What information exactly does the orientation of the ray give in the applications given on this slide? I can see that, for collision detection, it might be important to know from what direction a collision is happening, but why does the direction matter for things like inside-outside test and visibility?

Sleepyhead08

For any point, I can see that in practice the ray would know in which direction to aim in order to locate the object (just get the mesh's central coordinates), but how would we know when to stop traversing the ray? Since this is supposed to work in general, and we pick a random direction, how do we know we don't just have a really large mesh and we're on the inside of it?

keenan

@ericchan The basic idea of the inside-outside test really requires that you shoot a ray from a certain point (the point where you're "standing") rather than just intersecting with a line. Otherwise, what exactly are you testing? :-) It doesn't matter which direction you shoot the ray, though; the even/odd parity will be invariant with respect to the ray direction and orientation (unless the ray grazes the surface tangentially). Likewise, visibility is directional: what I can see in front of me is very different from what I see behind me! (Perhaps I'm also just not understanding your question.)

keenan

@Sleepyhead08 It's really important here to realize that, algorithmically, we are not "stepping" along the ray. We are doing a single, closed-form test that determines whether an intersection occurs anywhere along the infinite ray. Imagining that we are moving along the ray is perhaps useful conceptually, but it's really not how the algorithm works. For instance, if we intersect a ray $r(t) = o + td$ with a plane $\langle N, x \rangle = c$, then we can just use some simple algebra to directly solve for the t value at which the intersection occurs, namely

$$ t = \frac{c - \langle N, c \rangle}{\langle N, d \rangle}. $$

The size of the mesh makes absolutely no difference here.

> **TASK 1**
Which applications of rays does the opening comment of the discussion thread name? List each one.
> **TASK 2**
From the discussion thread, reproduce the passage between "What information exactly" and "inside of it?", inclusive.

> **SUPPLIED ENTRIES**
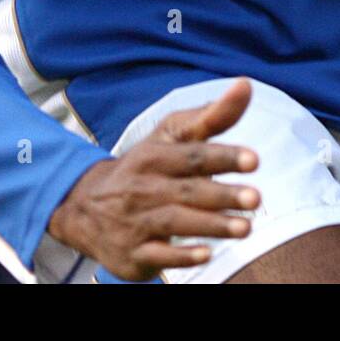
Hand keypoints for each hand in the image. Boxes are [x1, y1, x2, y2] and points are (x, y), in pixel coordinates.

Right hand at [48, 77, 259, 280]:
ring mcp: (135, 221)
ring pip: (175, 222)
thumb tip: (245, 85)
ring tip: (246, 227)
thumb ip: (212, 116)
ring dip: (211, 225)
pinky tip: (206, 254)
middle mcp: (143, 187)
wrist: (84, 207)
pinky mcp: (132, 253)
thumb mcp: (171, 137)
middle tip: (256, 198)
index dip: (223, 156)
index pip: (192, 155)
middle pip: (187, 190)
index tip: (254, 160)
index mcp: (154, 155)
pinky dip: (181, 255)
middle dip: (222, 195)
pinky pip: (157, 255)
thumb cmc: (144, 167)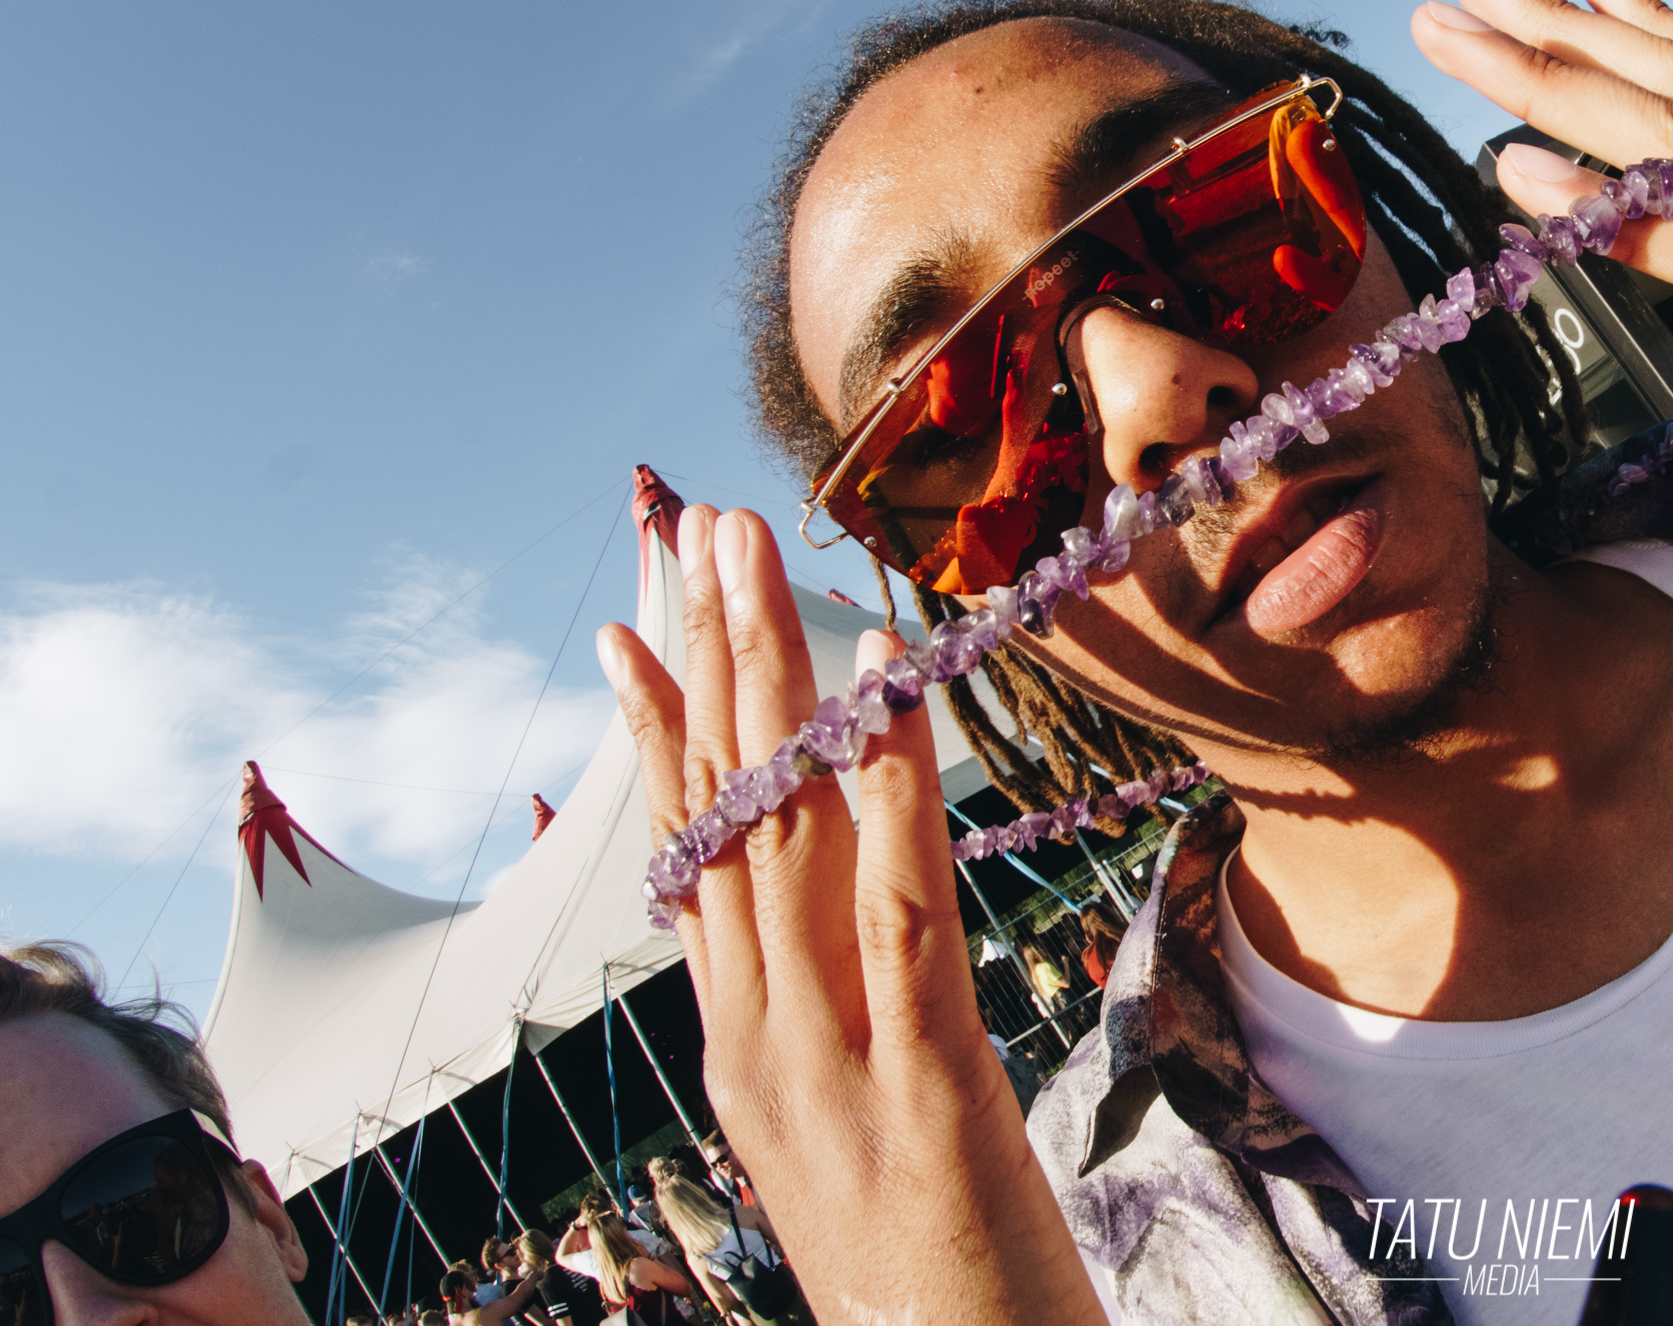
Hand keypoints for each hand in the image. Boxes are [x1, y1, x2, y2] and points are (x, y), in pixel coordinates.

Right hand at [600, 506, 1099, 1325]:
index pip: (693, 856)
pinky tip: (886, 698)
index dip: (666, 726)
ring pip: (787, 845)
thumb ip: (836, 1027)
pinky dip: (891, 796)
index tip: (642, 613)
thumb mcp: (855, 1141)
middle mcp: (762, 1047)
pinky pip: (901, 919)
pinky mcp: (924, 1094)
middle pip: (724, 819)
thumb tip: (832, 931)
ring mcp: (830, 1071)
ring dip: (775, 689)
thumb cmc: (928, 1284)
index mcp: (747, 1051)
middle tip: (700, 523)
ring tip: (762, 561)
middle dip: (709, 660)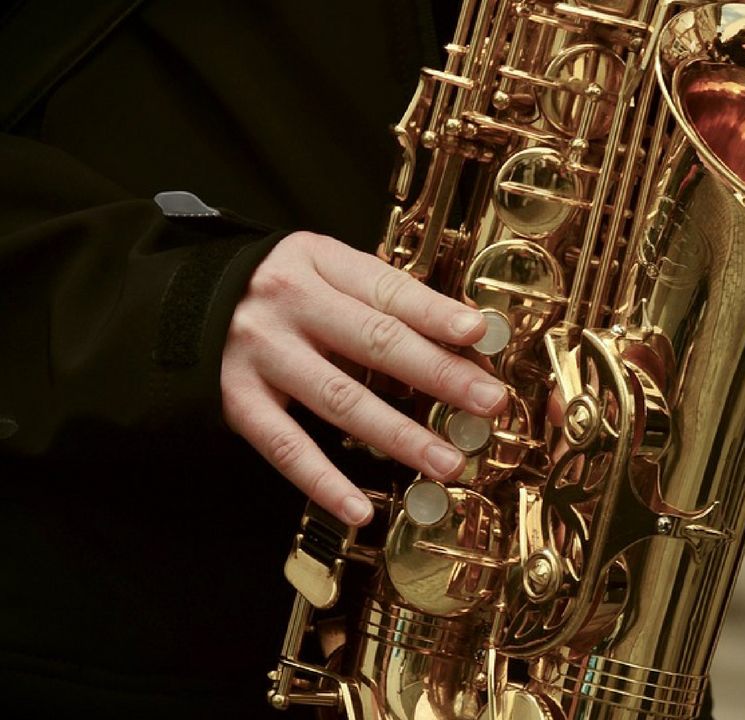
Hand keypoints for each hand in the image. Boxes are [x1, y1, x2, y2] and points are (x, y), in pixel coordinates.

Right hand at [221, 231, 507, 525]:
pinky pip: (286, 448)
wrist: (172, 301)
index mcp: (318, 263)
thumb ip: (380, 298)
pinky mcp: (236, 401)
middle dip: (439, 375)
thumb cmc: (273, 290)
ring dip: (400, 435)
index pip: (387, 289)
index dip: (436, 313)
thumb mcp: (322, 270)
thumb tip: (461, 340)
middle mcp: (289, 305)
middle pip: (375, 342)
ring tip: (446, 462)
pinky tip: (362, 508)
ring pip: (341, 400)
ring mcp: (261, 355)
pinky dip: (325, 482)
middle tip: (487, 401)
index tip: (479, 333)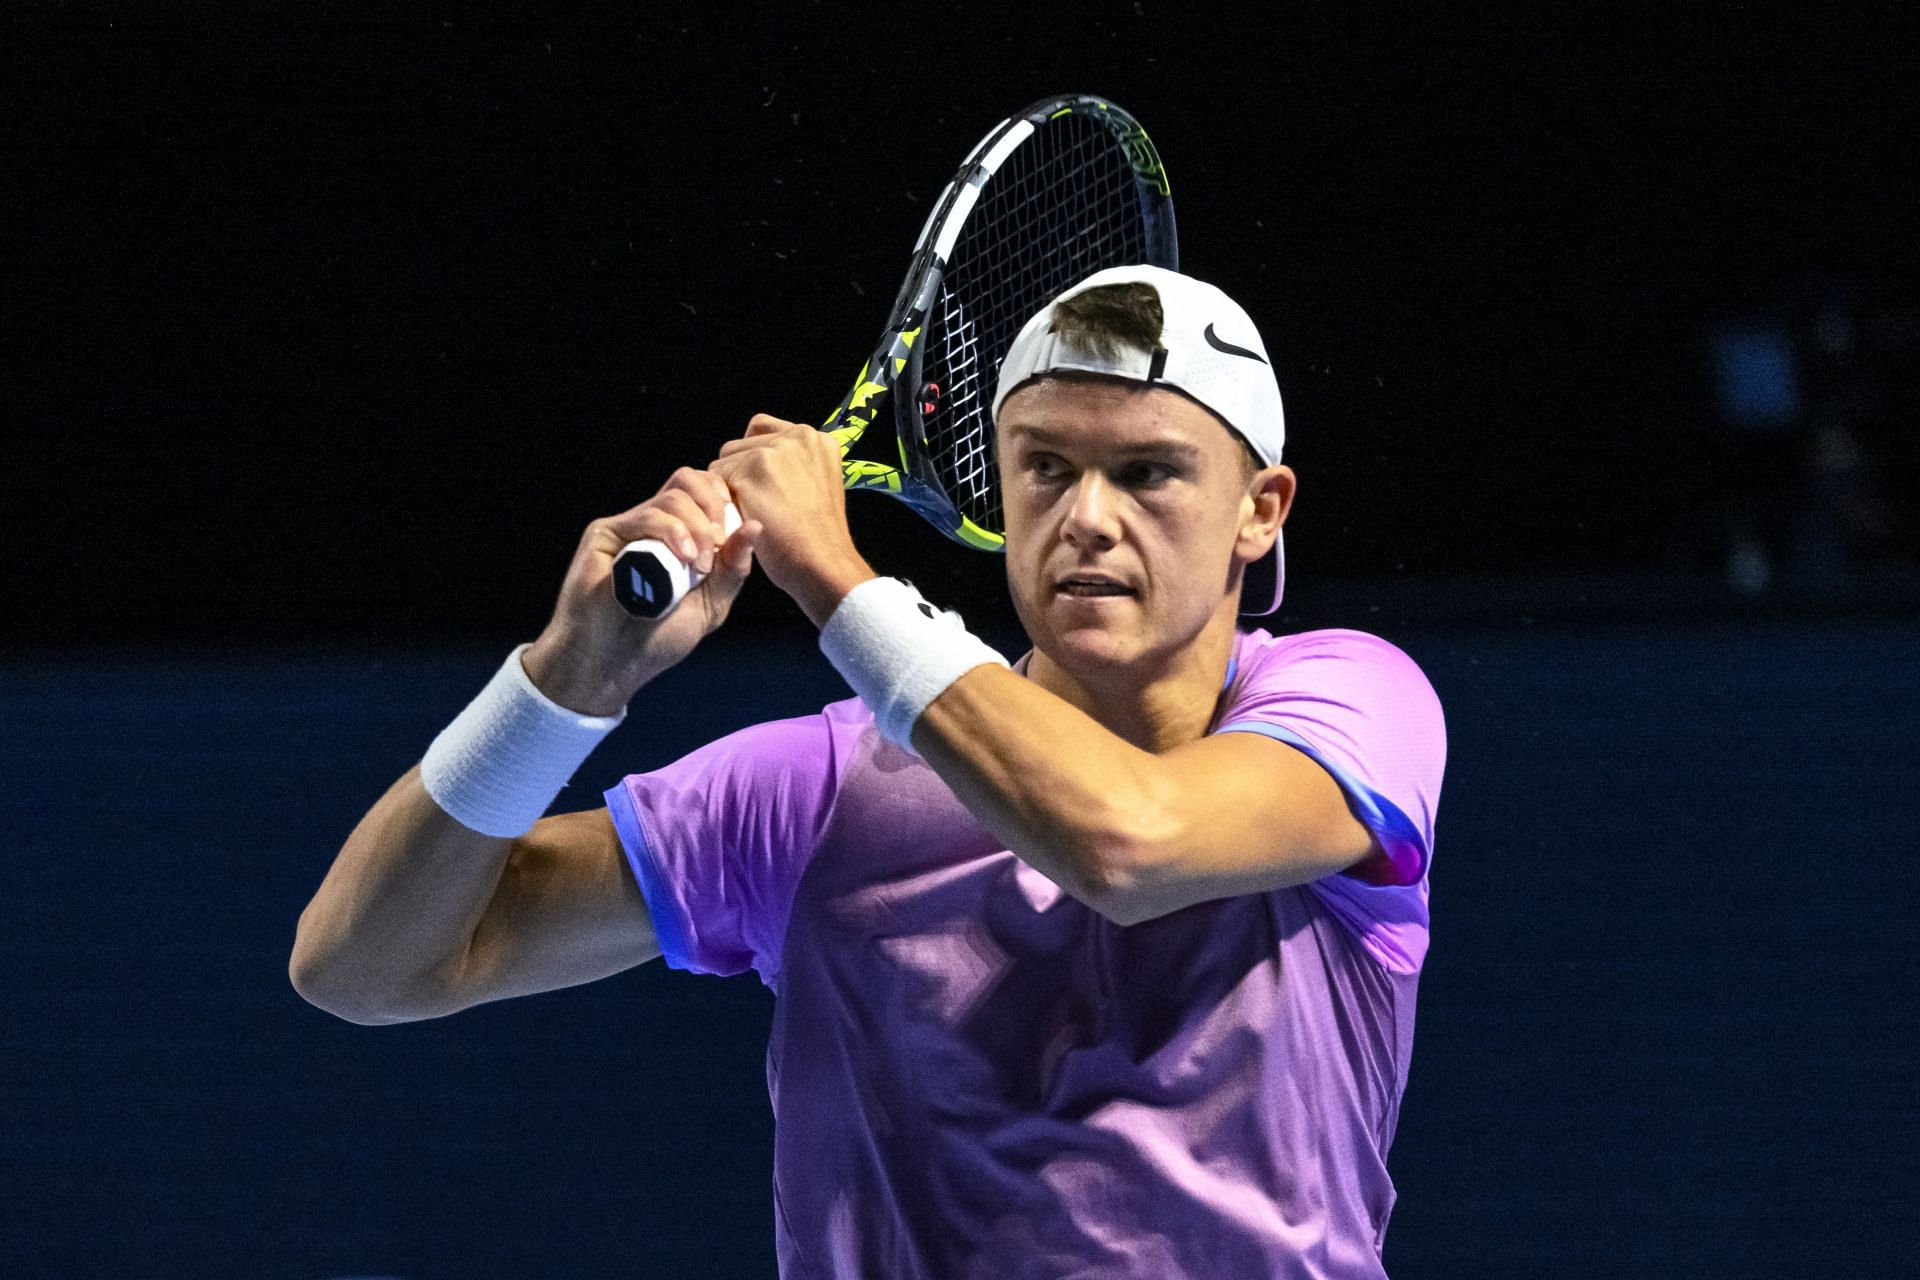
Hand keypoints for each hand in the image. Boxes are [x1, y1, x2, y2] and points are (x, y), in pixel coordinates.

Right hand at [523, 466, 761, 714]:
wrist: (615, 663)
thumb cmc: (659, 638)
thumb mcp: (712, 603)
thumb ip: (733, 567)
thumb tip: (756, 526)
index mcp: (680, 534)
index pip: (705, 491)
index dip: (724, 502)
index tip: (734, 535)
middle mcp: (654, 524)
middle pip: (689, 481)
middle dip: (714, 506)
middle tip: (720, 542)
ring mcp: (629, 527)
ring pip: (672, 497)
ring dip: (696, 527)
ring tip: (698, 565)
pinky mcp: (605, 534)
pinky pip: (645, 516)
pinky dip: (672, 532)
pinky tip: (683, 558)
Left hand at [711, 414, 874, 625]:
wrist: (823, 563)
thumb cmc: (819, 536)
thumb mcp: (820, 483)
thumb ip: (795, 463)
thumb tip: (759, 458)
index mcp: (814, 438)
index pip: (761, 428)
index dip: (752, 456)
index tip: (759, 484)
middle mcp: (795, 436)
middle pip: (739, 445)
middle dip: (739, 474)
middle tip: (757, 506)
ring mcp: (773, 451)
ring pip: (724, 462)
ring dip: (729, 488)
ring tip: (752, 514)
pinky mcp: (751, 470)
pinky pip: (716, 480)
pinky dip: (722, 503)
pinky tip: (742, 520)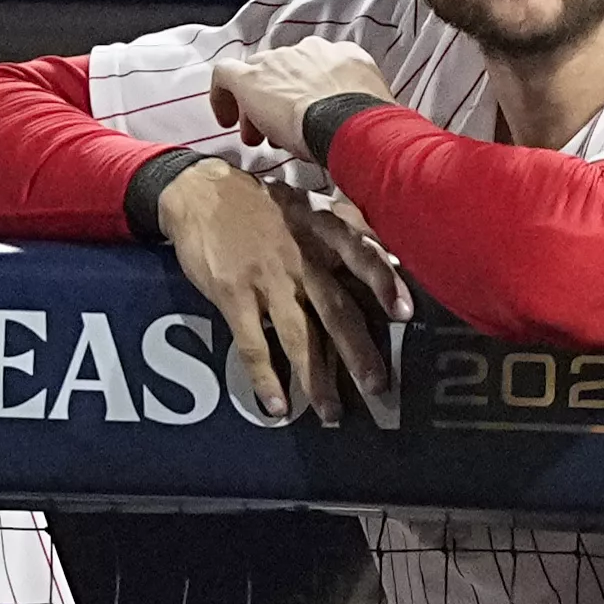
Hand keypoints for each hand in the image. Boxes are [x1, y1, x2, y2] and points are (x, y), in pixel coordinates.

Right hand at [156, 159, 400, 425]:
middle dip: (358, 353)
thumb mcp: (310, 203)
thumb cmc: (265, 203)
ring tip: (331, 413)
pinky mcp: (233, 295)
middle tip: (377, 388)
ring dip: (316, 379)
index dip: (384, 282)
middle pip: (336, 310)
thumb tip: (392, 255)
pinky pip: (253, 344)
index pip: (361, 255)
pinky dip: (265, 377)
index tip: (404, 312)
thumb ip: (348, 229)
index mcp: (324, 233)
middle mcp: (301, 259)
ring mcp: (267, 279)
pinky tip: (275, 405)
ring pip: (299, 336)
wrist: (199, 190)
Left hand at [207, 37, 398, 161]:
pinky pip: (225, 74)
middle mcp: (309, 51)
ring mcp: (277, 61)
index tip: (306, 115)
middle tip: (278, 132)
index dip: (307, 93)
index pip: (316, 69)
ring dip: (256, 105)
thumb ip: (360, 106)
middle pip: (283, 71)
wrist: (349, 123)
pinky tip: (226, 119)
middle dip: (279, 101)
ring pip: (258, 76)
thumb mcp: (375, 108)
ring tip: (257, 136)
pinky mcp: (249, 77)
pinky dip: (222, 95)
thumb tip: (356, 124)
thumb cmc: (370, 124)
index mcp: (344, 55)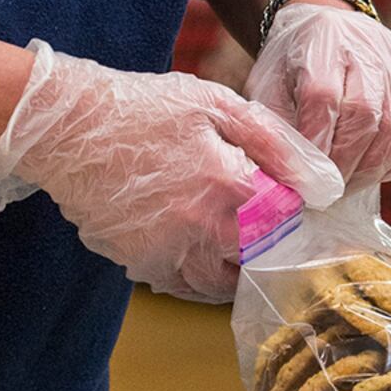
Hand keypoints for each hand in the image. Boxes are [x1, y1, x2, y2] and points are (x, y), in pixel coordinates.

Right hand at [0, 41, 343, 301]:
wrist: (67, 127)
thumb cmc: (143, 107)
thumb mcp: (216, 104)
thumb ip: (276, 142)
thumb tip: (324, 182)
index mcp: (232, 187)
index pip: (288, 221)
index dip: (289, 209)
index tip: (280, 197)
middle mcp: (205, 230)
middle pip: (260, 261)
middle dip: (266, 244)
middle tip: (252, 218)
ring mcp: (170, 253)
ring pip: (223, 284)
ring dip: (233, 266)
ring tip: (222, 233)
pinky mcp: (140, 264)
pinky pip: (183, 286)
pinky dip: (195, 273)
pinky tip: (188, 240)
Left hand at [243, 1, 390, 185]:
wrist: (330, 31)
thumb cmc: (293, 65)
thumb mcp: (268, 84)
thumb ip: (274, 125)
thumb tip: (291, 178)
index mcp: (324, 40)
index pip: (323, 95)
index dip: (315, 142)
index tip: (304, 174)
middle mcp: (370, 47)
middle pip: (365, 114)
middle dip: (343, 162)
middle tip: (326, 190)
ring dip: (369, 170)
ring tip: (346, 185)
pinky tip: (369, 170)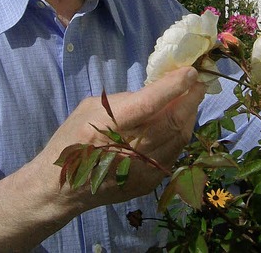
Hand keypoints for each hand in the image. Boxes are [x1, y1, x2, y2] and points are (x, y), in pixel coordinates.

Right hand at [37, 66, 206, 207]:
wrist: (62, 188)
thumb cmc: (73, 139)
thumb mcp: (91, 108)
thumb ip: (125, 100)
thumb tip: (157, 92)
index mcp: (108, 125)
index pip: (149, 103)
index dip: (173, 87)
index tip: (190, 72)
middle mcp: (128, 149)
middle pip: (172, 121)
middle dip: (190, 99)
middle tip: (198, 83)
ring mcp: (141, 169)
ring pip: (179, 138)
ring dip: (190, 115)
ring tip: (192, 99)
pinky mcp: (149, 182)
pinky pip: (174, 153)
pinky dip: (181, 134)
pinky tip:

> **RESULT 1**
- collision detection
- inside-outside test
- visibility

> **RESULT 2**
What information exactly does the orientation of the ray give in the applications given on this slide? I can see that, for collision detection, it might be important to know from what direction a collision is happening, but why does the direction matter for things like inside-outside test and visibility?

Sleepyhead08

For any point, I can see that in practice the ray would know in which direction to aim in order to locate the object (just get the mesh's central coordinates), but how would we know when to stop traversing the ray? Since this is supposed to work in general, and we pick a random direction, how do we know we don't just have a really large mesh and we're on the inside of it?